GREENFIELD — As part of an effort to create local jobs around a sustainable and green economy, Greenfield Community College will partner up with a handful of schools to create a regional training consortium.

The four schools — Greenfield Community College, Antioch University New England, Keene State College and School for International Training — will work together, covering the bases from associates to graduate degrees in helping to link students up with potential positions in the area, as a hope to keeping students in the area and growing the local economy.

Brattleboro-based Ecovation Hub, a project created out of the wake of the closure of the Vermont Yankee Nuclear Power Plant in 2014, will formally launch its Ecovation Education and Training Consortium Thursday, July 20, at Antioch University New England in Keene, N.H.

“With this consortium, we can help students map out where they want to go, and how to get there,” said Greenfield Community College Science Department Chairwoman Teresa Jones in a statement. “It’s a tremendous opportunity for public higher education to leverage other public and private institutions to the benefit of our region, and theirs.”
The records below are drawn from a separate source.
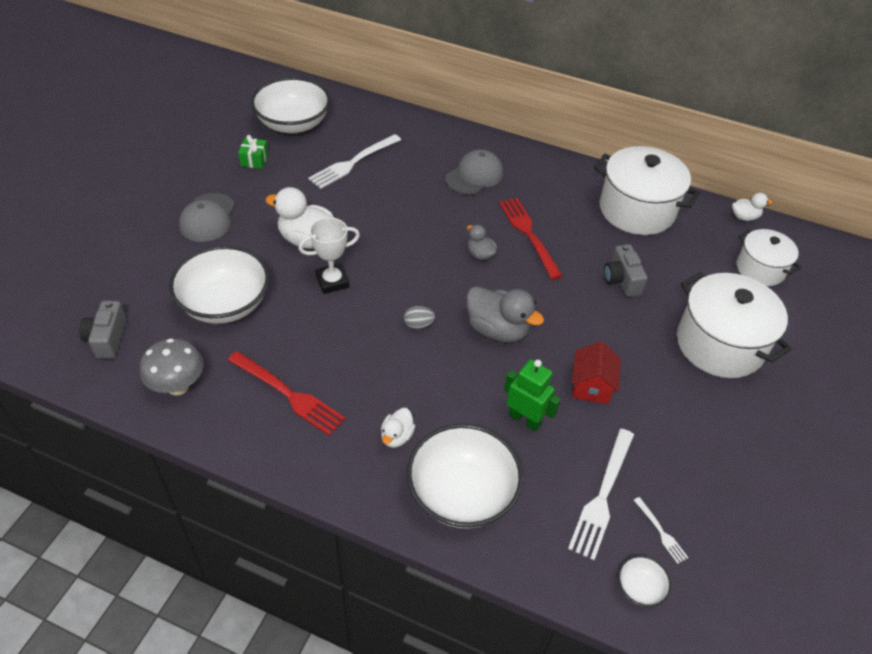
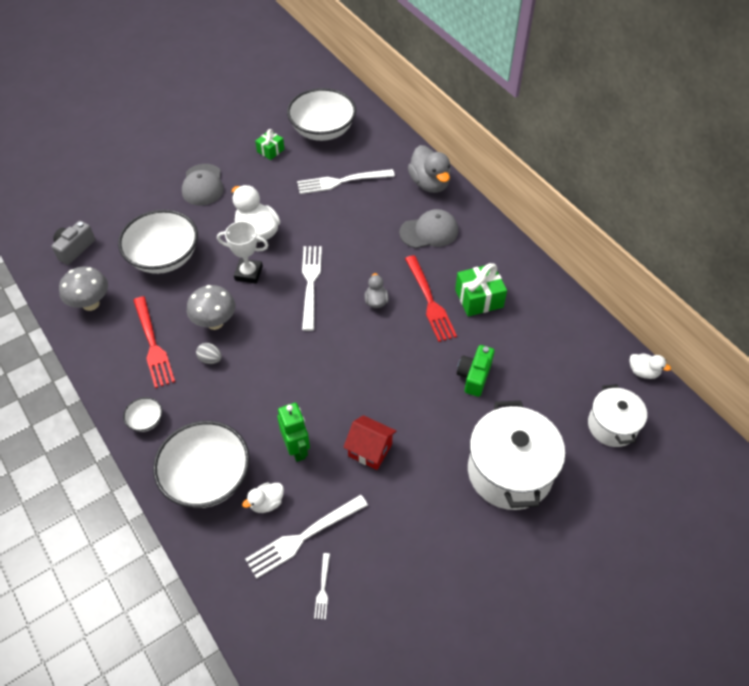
camera: 35 degrees right, 5 degrees up
(207, 218) = (203, 185): grey cap -> grey cap turned 45 degrees counterclockwise
(338, 342) = (215, 322): none -> grey mushroom
(397, 436) = (198, 413): white duck -> white duck (266, 503)
(403, 264) = (310, 283): none -> white fork
(418, 325) = (282, 336): grey egg -> grey egg (210, 359)
(497, 330) = (337, 369): grey duck -> grey duck (429, 183)
(528, 234) = (430, 301): red fork -> red fork turned 150 degrees clockwise
(567, 214) = (479, 298): none -> green gift
(591, 386) = (370, 450): red house -> red house turned 75 degrees clockwise
(621, 280) = (474, 376): grey camera -> green camera
(636, 210) = (545, 321): white pot -> none
(640, 588) = (271, 618): white bowl -> white bowl (146, 420)

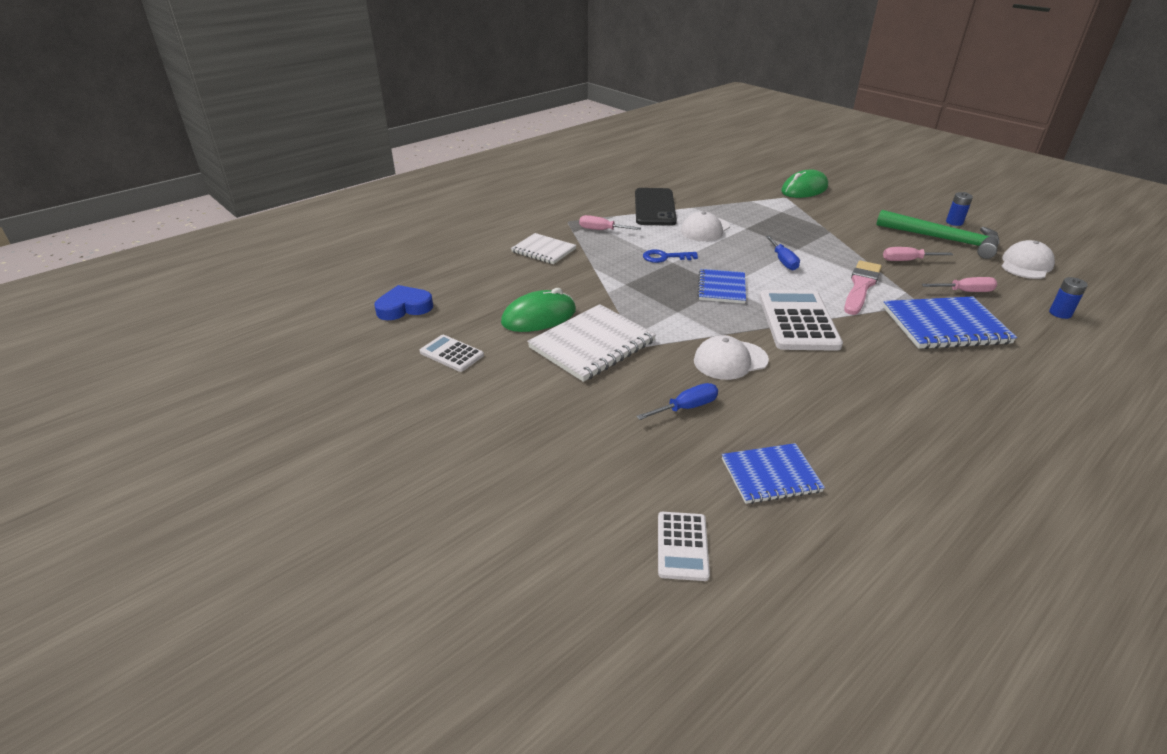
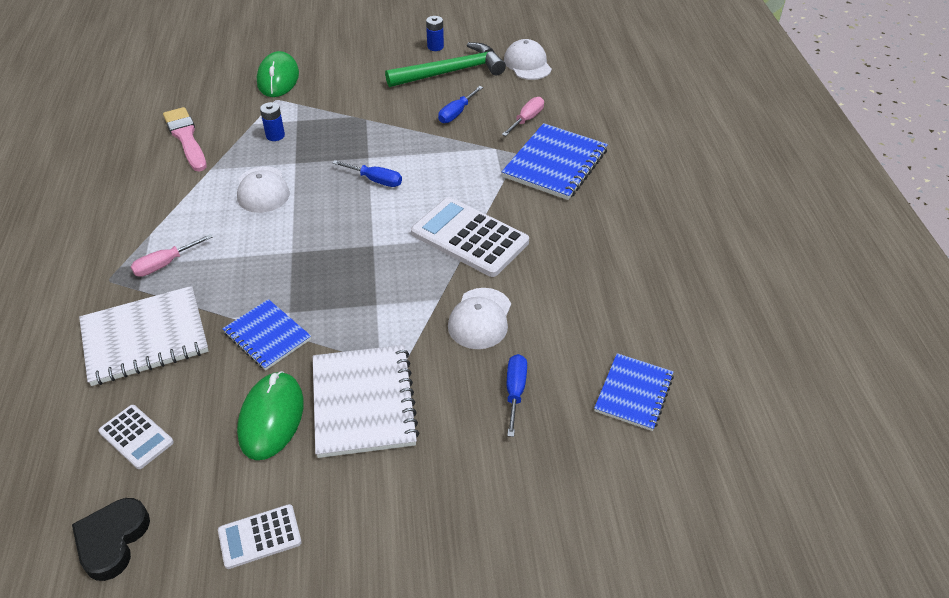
camera: 55 degrees left, 10 degrees up
(404, 307) = (112, 540): blue heart -> black heart
(543, 250) = (145, 338): white notebook -> white notebook, size x1.58
(654, 207) = (173, 195): black phone -> none
(665, 257) = (277, 251): blue key -> none
(682, 546) = (667, 502): white calculator -> white calculator (136, 437)
(721, 288) = (372, 249): blue notebook -> blue notebook (267, 336)
(861, 286) = (462, 165): pink brush -> pink brush (186, 137)
(907, 260) = (456, 113): pink screwdriver -> blue screwdriver
(1060, 313) = (595, 100): blue battery -> blue battery (275, 135)

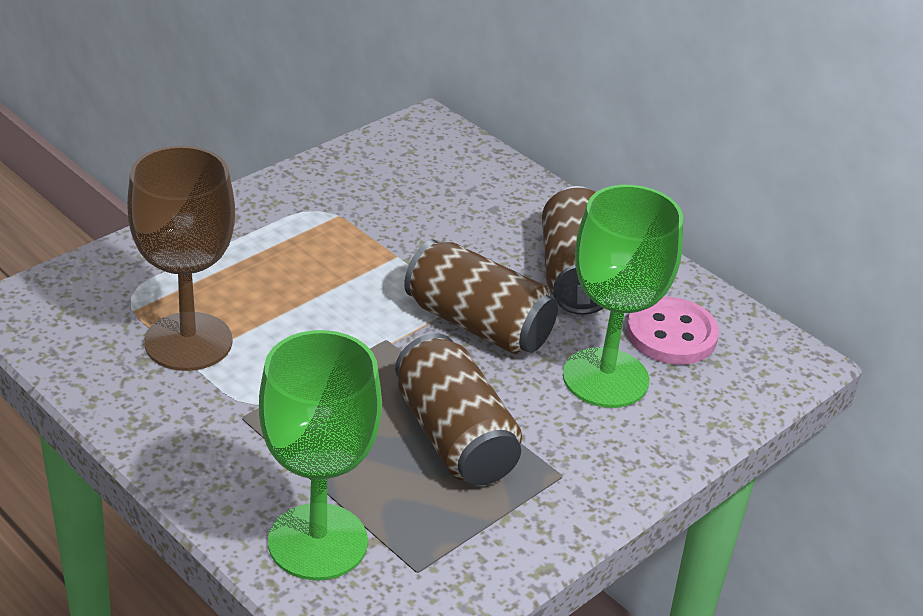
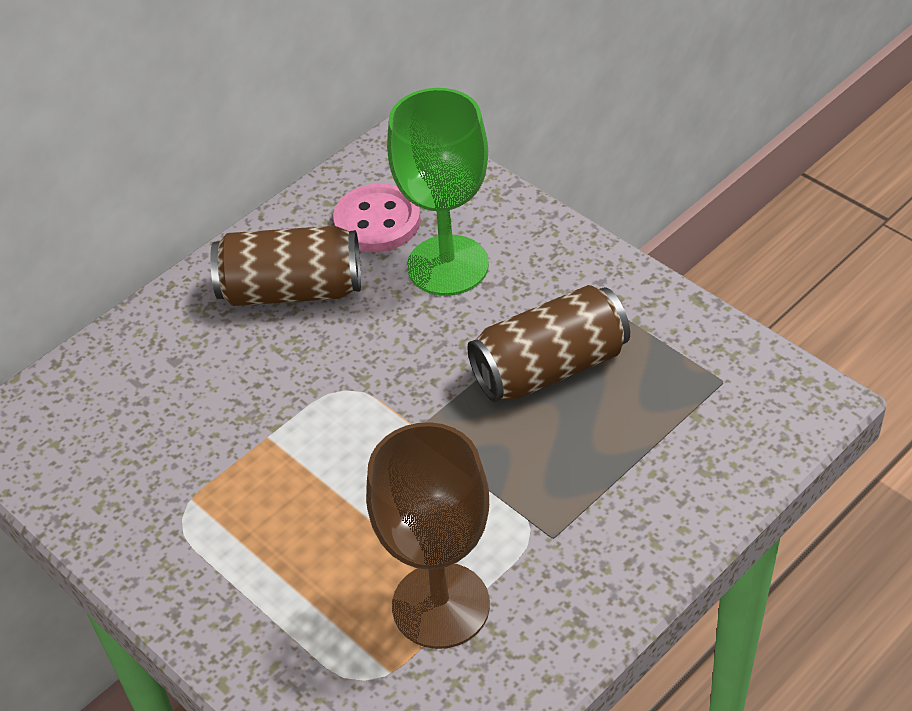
camera: 85 degrees left, 10 degrees up
(317, 542) = (708, 454): green goblet -> none
(478, 324) = (379, 361): brown can -> none

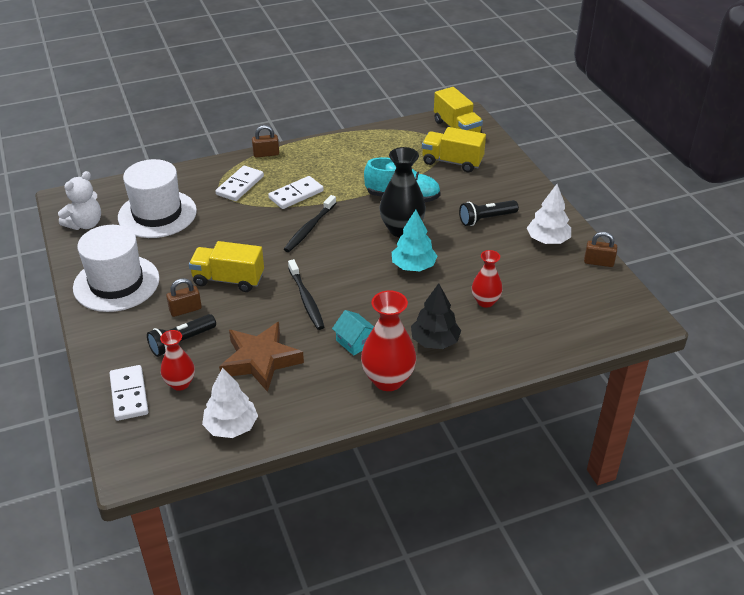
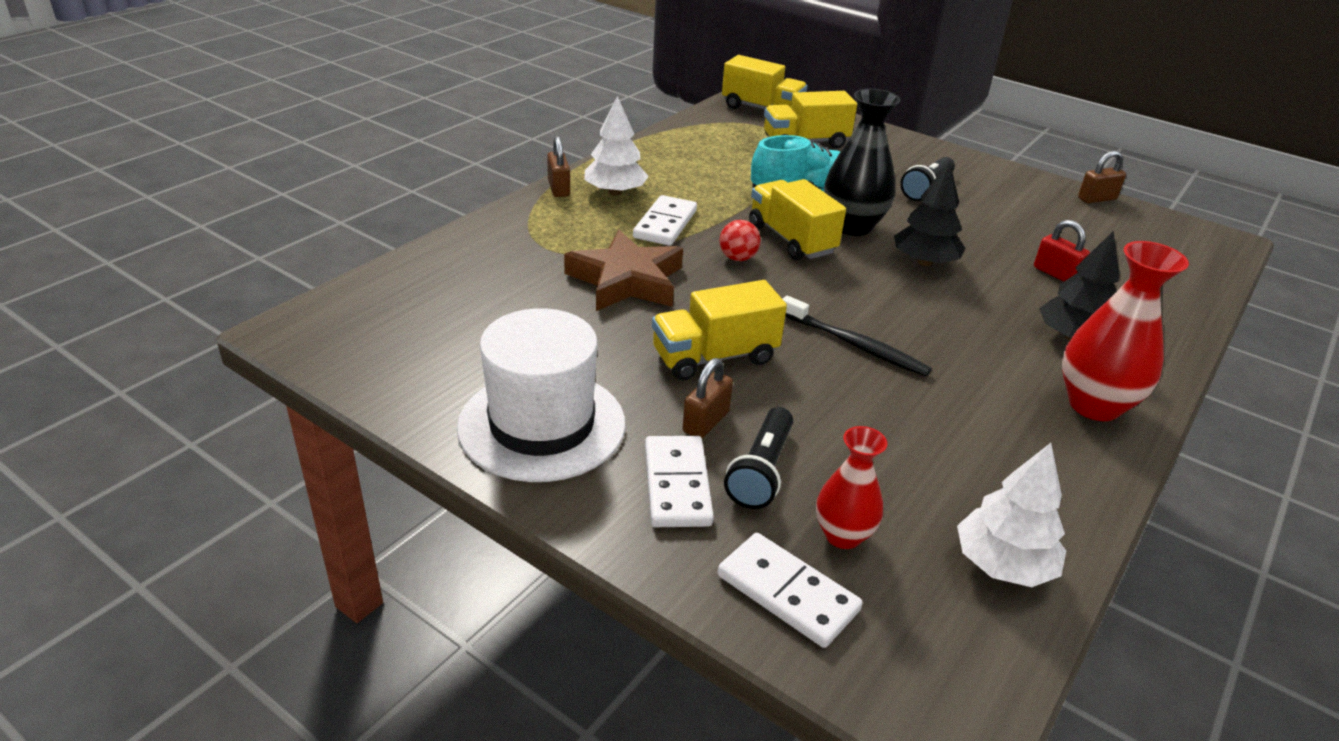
camera: 35 degrees left, 5 degrees down
(85, 224) = (375, 356): white teddy bear -> none
(157, 214) = (487, 305): white hat -> none
(240, 185) = (571, 234): white domino -> white domino (677, 485)
(260, 360) = (908, 449): brown star -> brown star (626, 280)
(266, 154) = (559, 188): brown padlock -> brown padlock turned 60 degrees counterclockwise
(309, 228) = (738, 258): black toothbrush -> red ball
(354, 227) = (791, 239): none -> yellow truck
(355, 342) = (989, 374): turquoise house -> none
(413, 266) = (924, 262): turquoise tree -> black tree
(485, 301) = (1056, 274): red vase -> red padlock
(548, 240) = (1018, 192): white tree -> white tree (615, 192)

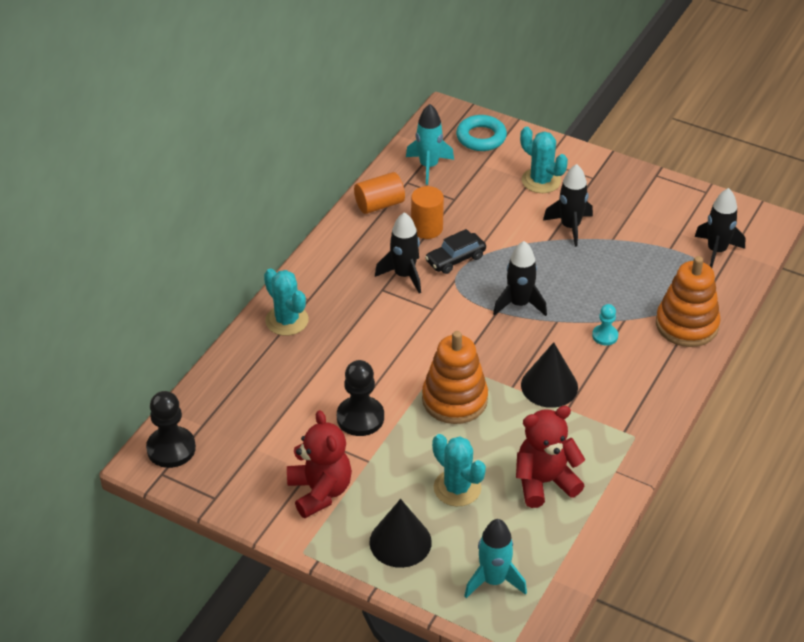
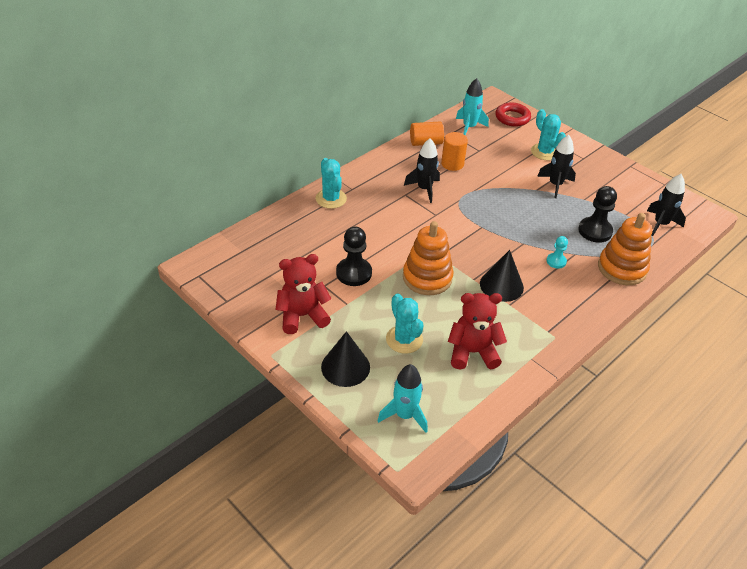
camera: 15 degrees right, 0 degrees up
(171, 448) = (213, 261): black pawn -> black pawn (595, 231)
(320, 492) = (302, 316): red teddy bear -> red teddy bear turned 105 degrees counterclockwise
(455, 259) = (465, 187): black car -> none
(481, 137) = (512, 118): turquoise ring -> red ring
(519, 304) = (499, 226): black rocket -> none

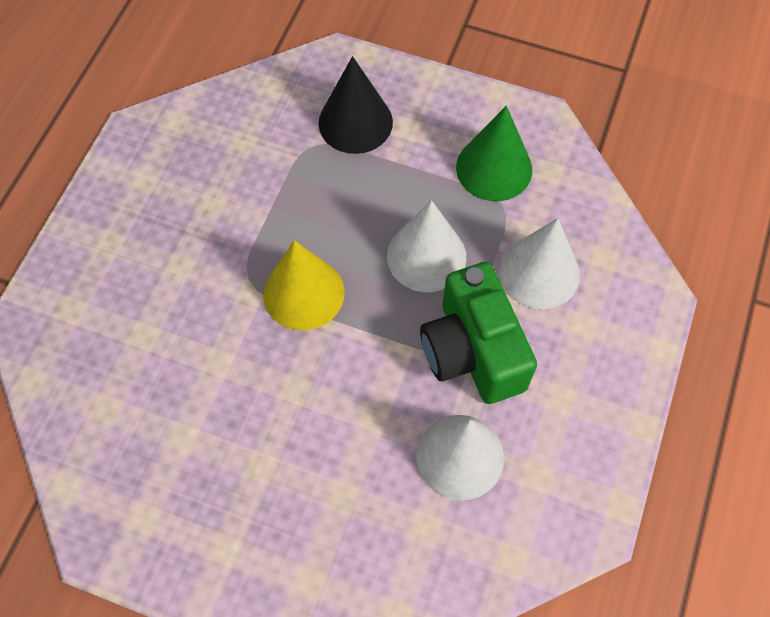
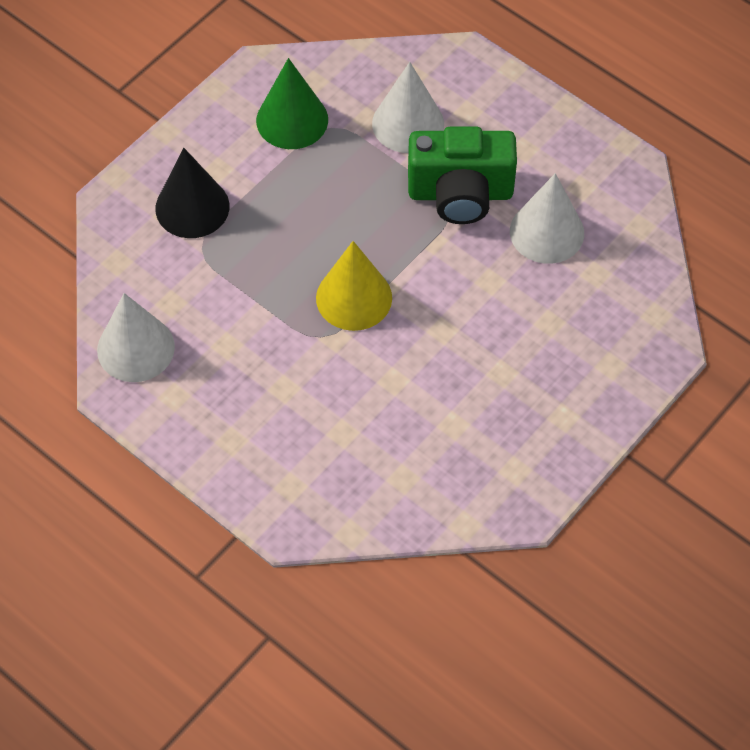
camera: 70 degrees left, 5 degrees down
(426, 256) = (357, 197): white cone -> white cone (136, 348)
The college is in the beginning of its third year of a $635,000 National Science Foundation Scholarship grant that gives qualified students up to $10,000 of additional scholarship money, said the school’s Sustainable Agriculture and Green Energy (SAGE) Director Peter Rosnick. This scholarship is geared toward students focusing on renewable energy, sustainable agriculture, environmental science and engineering.

“The Ecovation Education & Training Consortium is a logical next step that demonstrates to potential funders the widening circle that will provide our students with clearer academic and career pathways while supporting region-wide green economic development.

The basic goal is simple: link students up with internships in their field of interest, particularly that of the sustainable, green economy, help them network within that community while there, with the hope that they will have a good chance at a good job in that field in the area after graduating.

That’s at least the hope of Sarah Kanabay, a member of the leadership team of Evocation Hub and communications manager for the Franklin County Co-operative.

“Making sure that the Evocation Hub and the consortium is focused on that students leaving those programs have partners in the business community and are interested in hiring them,” Kanabay said.

Kanabay referred to the co-op’s internship program last year that offered leadership positions to about 10 students to run Green Fields Market’s Tuesday’s farmers market. She said she hopes that continuing a program like that can connect students with professional partners in the town for them to then be able to find a future job. The hope is that cycle of helping local students interested in a green economy find jobs locally in that economy can lead to a more robust economy.

“I must say that the most powerful (part of the consortium) is its potential as an economic engine,” Greenfield Community College President Bob Pura said in a statement. “I continue to see this region as ideal for green building and sustainable energy industry development. Our students are learning and preparing to lead the way.”